Description:

The current handling of URLs with embedded credentials (e.g., http://user:pass@example.com) in Foreman settings does not adequately protect sensitive information. While encryption at rest is possible, the value is still exposed in rendered provisioning templates and visible to users, including non-admins.

After some consideration, it seems more sustainable to improve how we define and handle such settings rather than patching individual cases.

Proposed changes:

1. Introduce a new :url setting type:

• • This type would behave like :string but with smarter handling.

• • Validate via URI.parse to ensure well-formed URLs.

• • Render as <input type="url"> in the UI to get built-in browser validation.

1. Improve encrypted? behavior for :url type:

• • If a URL contains embedded credentials, treat it as sensitive (encrypted? => true).

• • Otherwise, treat it like a regular URL.

1. Update SettingPresenter to utilize the setting type:

• • Avoid manually parsing or guessing types.

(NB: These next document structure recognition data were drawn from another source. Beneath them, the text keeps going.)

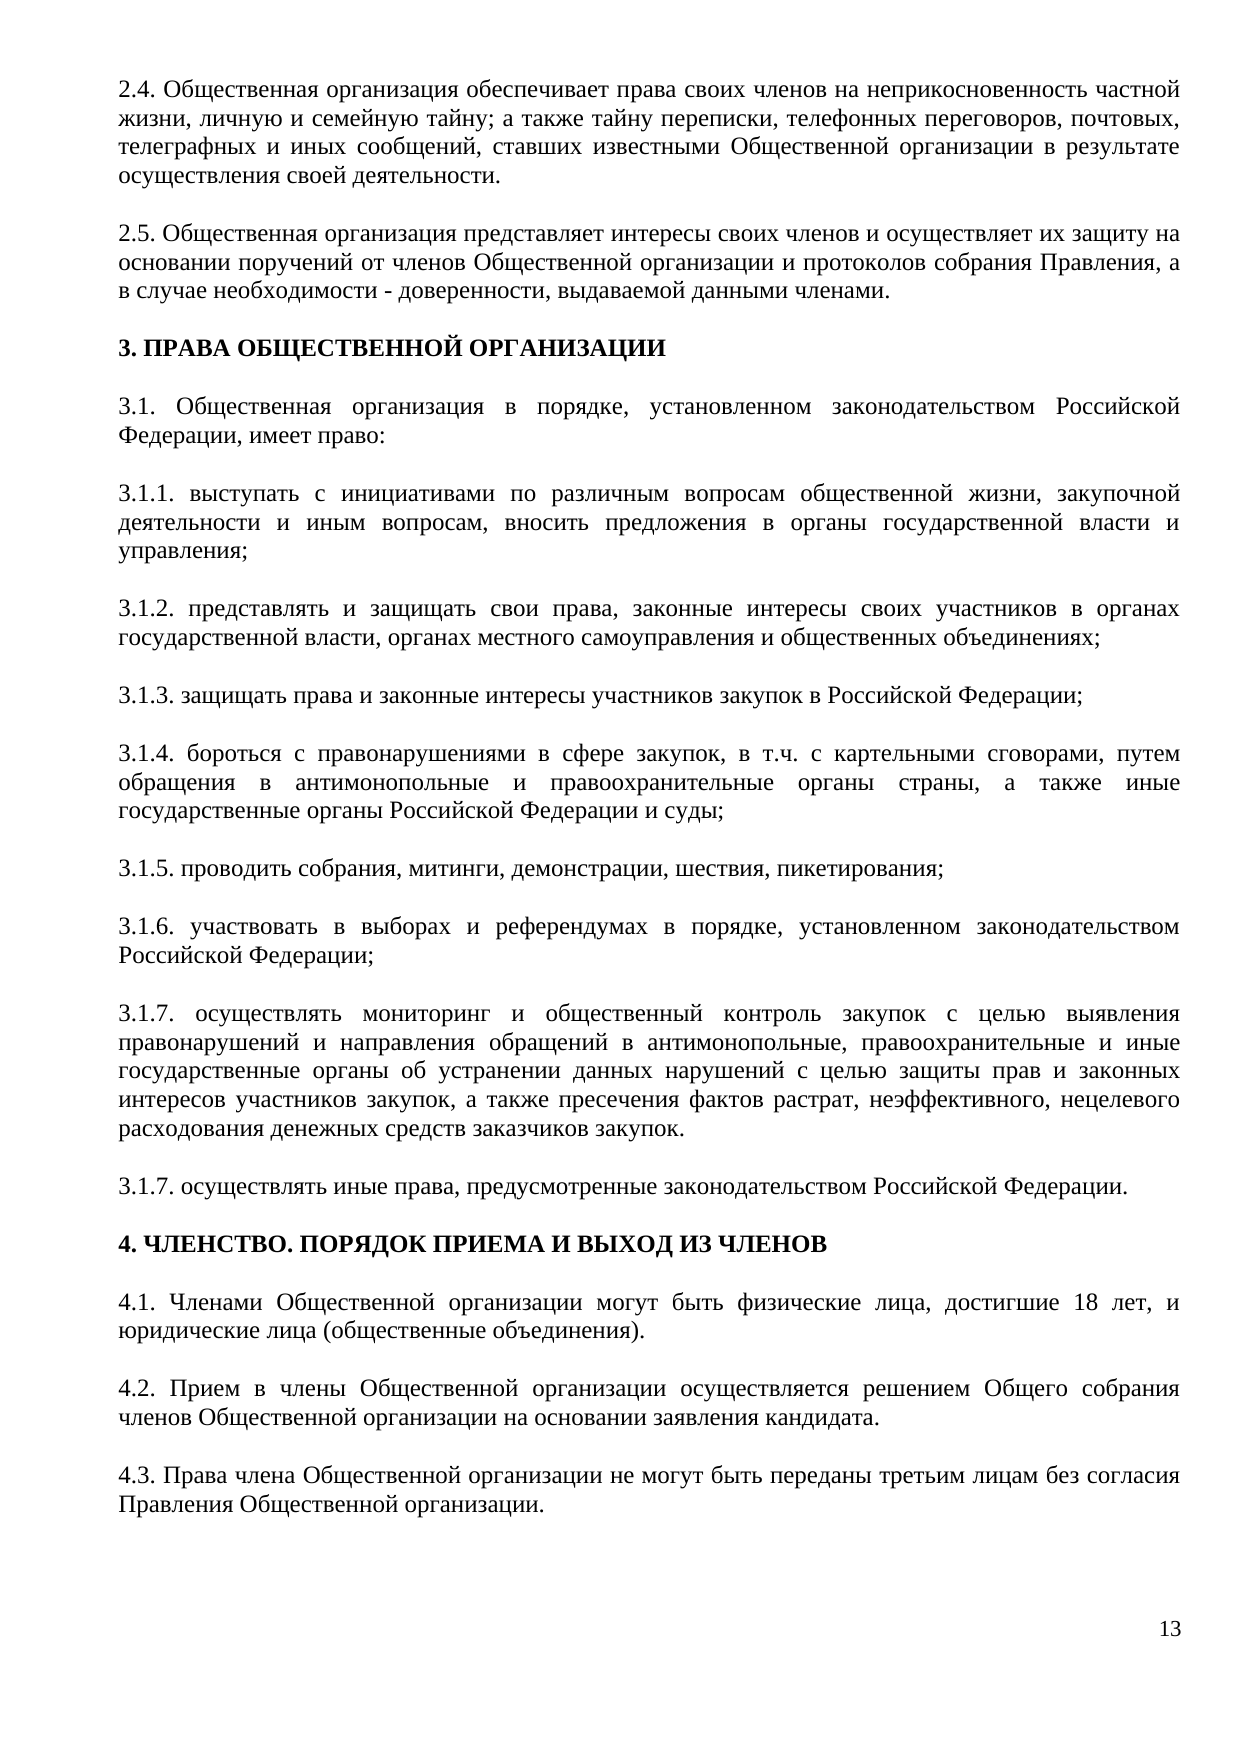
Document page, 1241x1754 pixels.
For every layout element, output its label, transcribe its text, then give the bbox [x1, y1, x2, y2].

text 4.1. Членами Общественной организации могут быть физические лица, достигшие 18 лет, и юридические лица (общественные объединения). [118, 1287, 1181, 1344]
text 3.1.1. выступать с инициативами по различным вопросам общественной жизни, закупочной деятельности и иным вопросам, вносить предложения в органы государственной власти и управления; [118, 478, 1181, 564]
text 3.1.6. участвовать в выборах и референдумах в порядке, установленном законодательством Российской Федерации; [118, 911, 1181, 969]
text 4.3. Права члена Общественной организации не могут быть переданы третьим лицам без согласия Правления Общественной организации. [118, 1460, 1181, 1518]
text 3.1. Общественная организация в порядке, установленном законодательством Российской Федерации, имеет право: [118, 391, 1181, 449]
text 4. ЧЛЕНСТВО. ПОРЯДОК ПРИЕМА И ВЫХОД ИЗ ЧЛЕНОВ [118, 1229, 1181, 1258]
text 4.2. Прием в члены Общественной организации осуществляется решением Общего собрания членов Общественной организации на основании заявления кандидата. [118, 1373, 1181, 1431]
text 3.1.7. осуществлять мониторинг и общественный контроль закупок с целью выявления правонарушений и направления обращений в антимонопольные, правоохранительные и иные государственные органы об устранении данных нарушений с целью защиты прав и законных интересов участников закупок, а также пресечения фактов растрат, неэффективного, нецелевого расходования денежных средств заказчиков закупок. [118, 998, 1181, 1142]
text 3.1.5. проводить собрания, митинги, демонстрации, шествия, пикетирования; [118, 853, 1181, 882]
text 3. ПРАВА ОБЩЕСТВЕННОЙ ОРГАНИЗАЦИИ [118, 333, 1181, 362]
text 2.4. Общественная организация обеспечивает права своих членов на неприкосновенность частной жизни, личную и семейную тайну; а также тайну переписки, телефонных переговоров, почтовых, телеграфных и иных сообщений, ставших известными Общественной организации в результате осуществления своей деятельности. [118, 74, 1181, 189]
text 3.1.4. бороться с правонарушениями в сфере закупок, в т.ч. с картельными сговорами, путем обращения в антимонопольные и правоохранительные органы страны, а также иные государственные органы Российской Федерации и суды; [118, 738, 1181, 824]
text 3.1.3. защищать права и законные интересы участников закупок в Российской Федерации; [118, 680, 1181, 709]
text 3.1.7. осуществлять иные права, предусмотренные законодательством Российской Федерации. [118, 1171, 1181, 1200]
text 2.5. Общественная организация представляет интересы своих членов и осуществляет их защиту на основании поручений от членов Общественной организации и протоколов собрания Правления, а в случае необходимости - доверенности, выдаваемой данными членами. [118, 218, 1181, 304]
text 3.1.2. представлять и защищать свои права, законные интересы своих участников в органах государственной власти, органах местного самоуправления и общественных объединениях; [118, 593, 1181, 651]
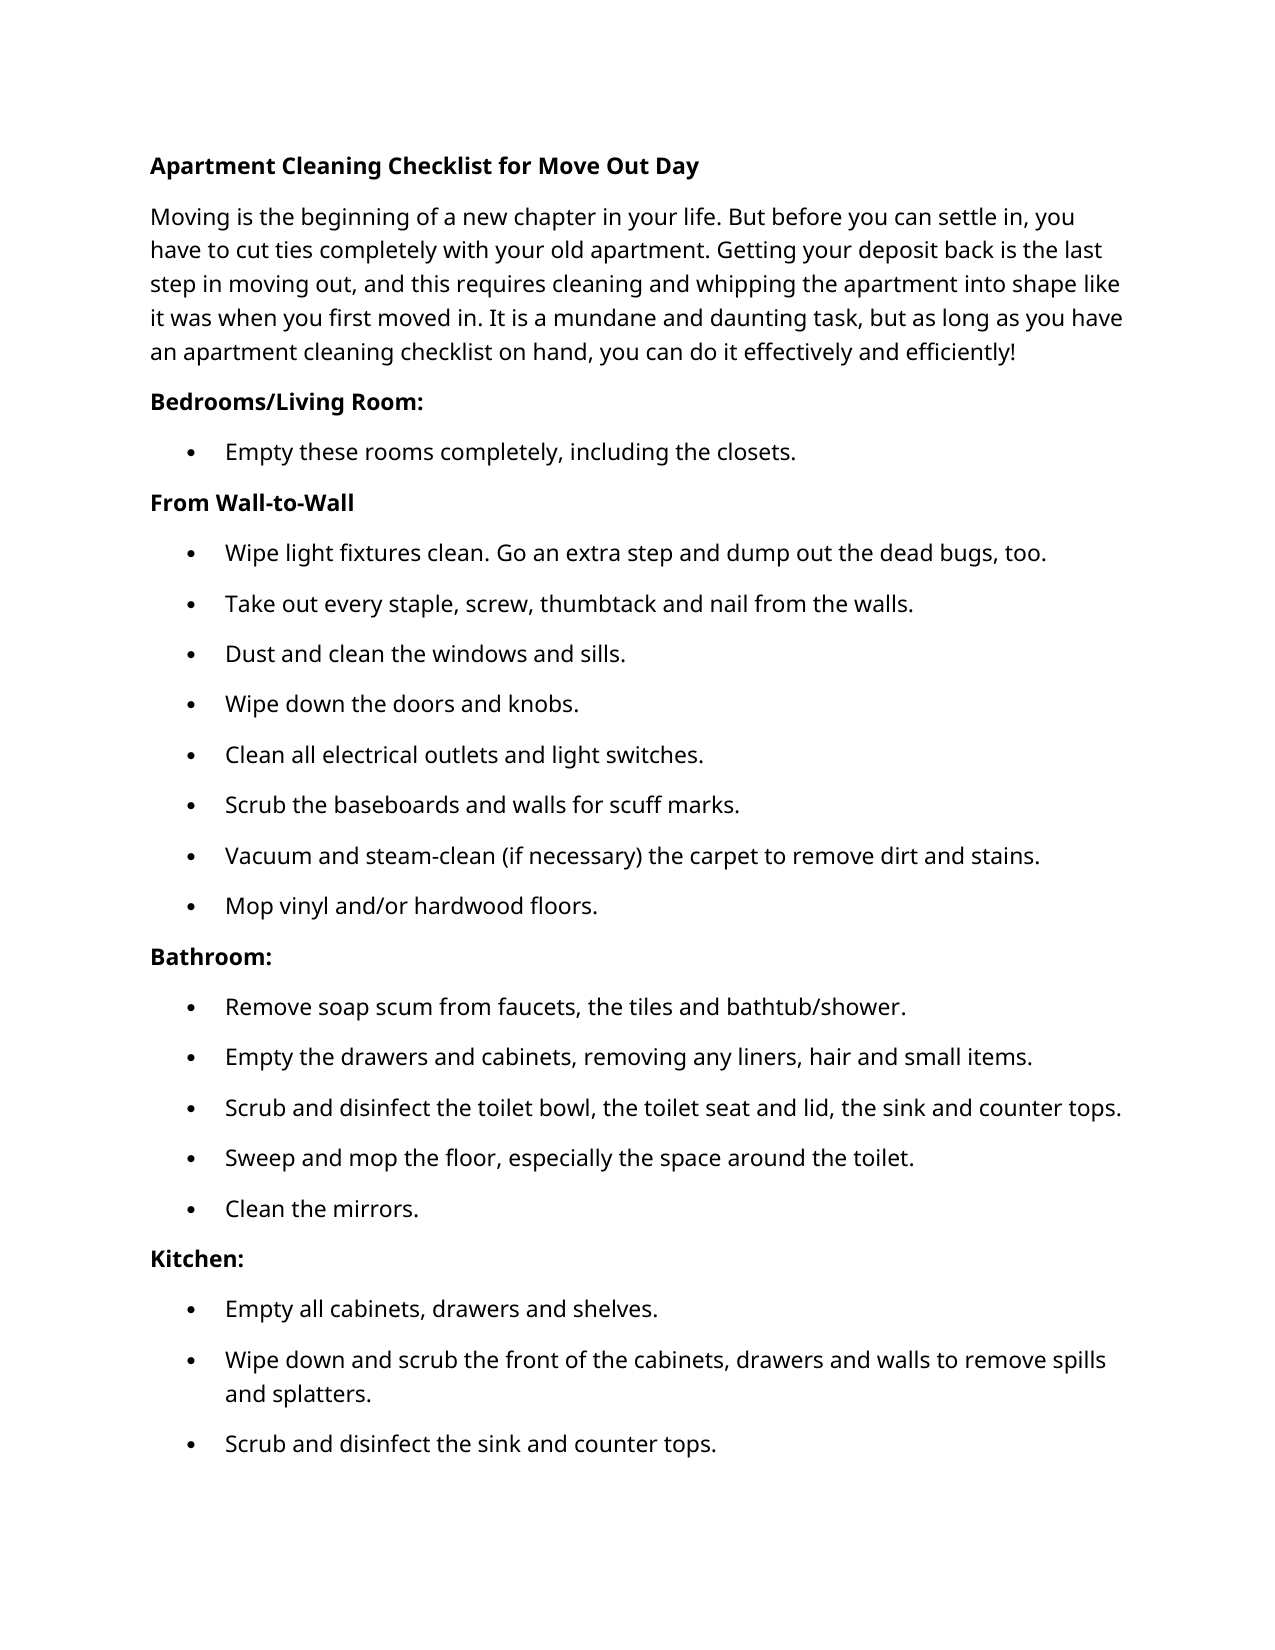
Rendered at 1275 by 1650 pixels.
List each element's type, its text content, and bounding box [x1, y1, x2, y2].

list Take out every staple, screw, thumbtack and nail from the walls. [187, 587, 1125, 619]
list Remove soap scum from faucets, the tiles and bathtub/shower. [187, 991, 1125, 1022]
text Kitchen: [150, 1243, 1125, 1274]
list Vacuum and steam-clean (if necessary) the carpet to remove dirt and stains. [187, 839, 1125, 871]
list Dust and clean the windows and sills. [187, 638, 1125, 669]
list Empty all cabinets, drawers and shelves. [187, 1293, 1125, 1324]
list Wipe down the doors and knobs. [187, 688, 1125, 719]
text Bedrooms/Living Room: [150, 386, 1125, 417]
list Empty the drawers and cabinets, removing any liners, hair and small items. [187, 1041, 1125, 1072]
text From Wall-to-Wall [150, 487, 1125, 518]
list Sweep and mop the floor, especially the space around the toilet. [187, 1142, 1125, 1173]
text Bathroom: [150, 940, 1125, 972]
list Wipe down and scrub the front of the cabinets, drawers and walls to remove spills and splatters. [187, 1344, 1125, 1409]
list Scrub the baseboards and walls for scuff marks. [187, 789, 1125, 820]
text Moving is the beginning of a new chapter in your life. But before you can settle in, you have to cut ties completely with your old apartment. Getting your deposit back is the last step in moving out, and this requires cleaning and whipping the apartment into shape like it was when you first moved in. It is a mundane and daunting task, but as long as you have an apartment cleaning checklist on hand, you can do it effectively and efficiently! [150, 200, 1125, 367]
list Wipe light fixtures clean. Go an extra step and dump out the dead bugs, too. [187, 537, 1125, 568]
list Clean all electrical outlets and light switches. [187, 739, 1125, 770]
list Scrub and disinfect the sink and counter tops. [187, 1428, 1125, 1459]
list Mop vinyl and/or hardwood floors. [187, 890, 1125, 921]
list Clean the mirrors. [187, 1192, 1125, 1224]
list Empty these rooms completely, including the closets. [187, 436, 1125, 467]
text Apartment Cleaning Checklist for Move Out Day [150, 150, 1125, 181]
list Scrub and disinfect the toilet bowl, the toilet seat and lid, the sink and counter tops. [187, 1092, 1125, 1123]
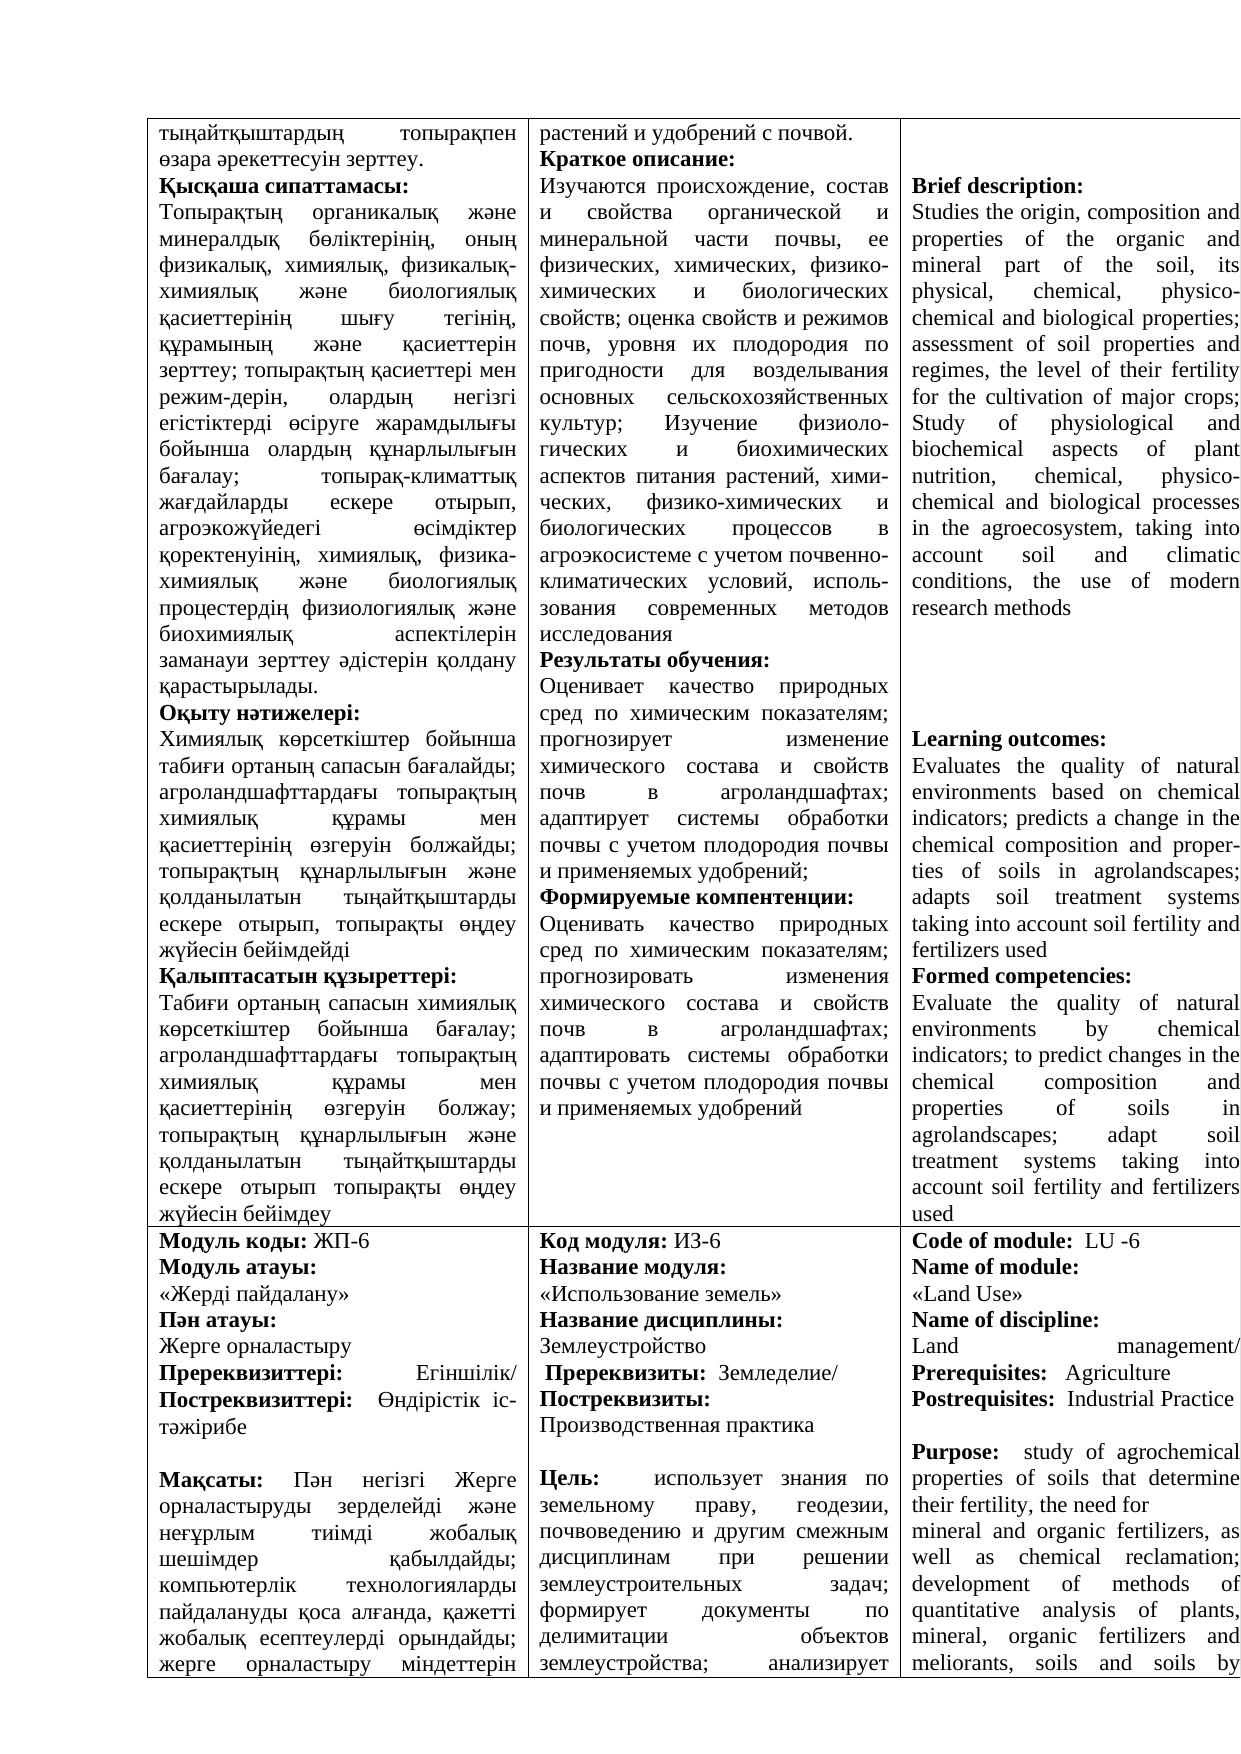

• • Leverage the type already declared in the setting definition.

Considerations:

• URLs with credentials will still be exposed in rendered templates (http_proxy passed to hosts).

• Users without admin access may be able to view them via provisioning templates.

• Encrypting at rest does little if the value is exposed during rendering and transmission.

Open questions:

• Should we allow editing of encrypted URLs in the UI?

• Should we warn users when such settings are rendered into templates?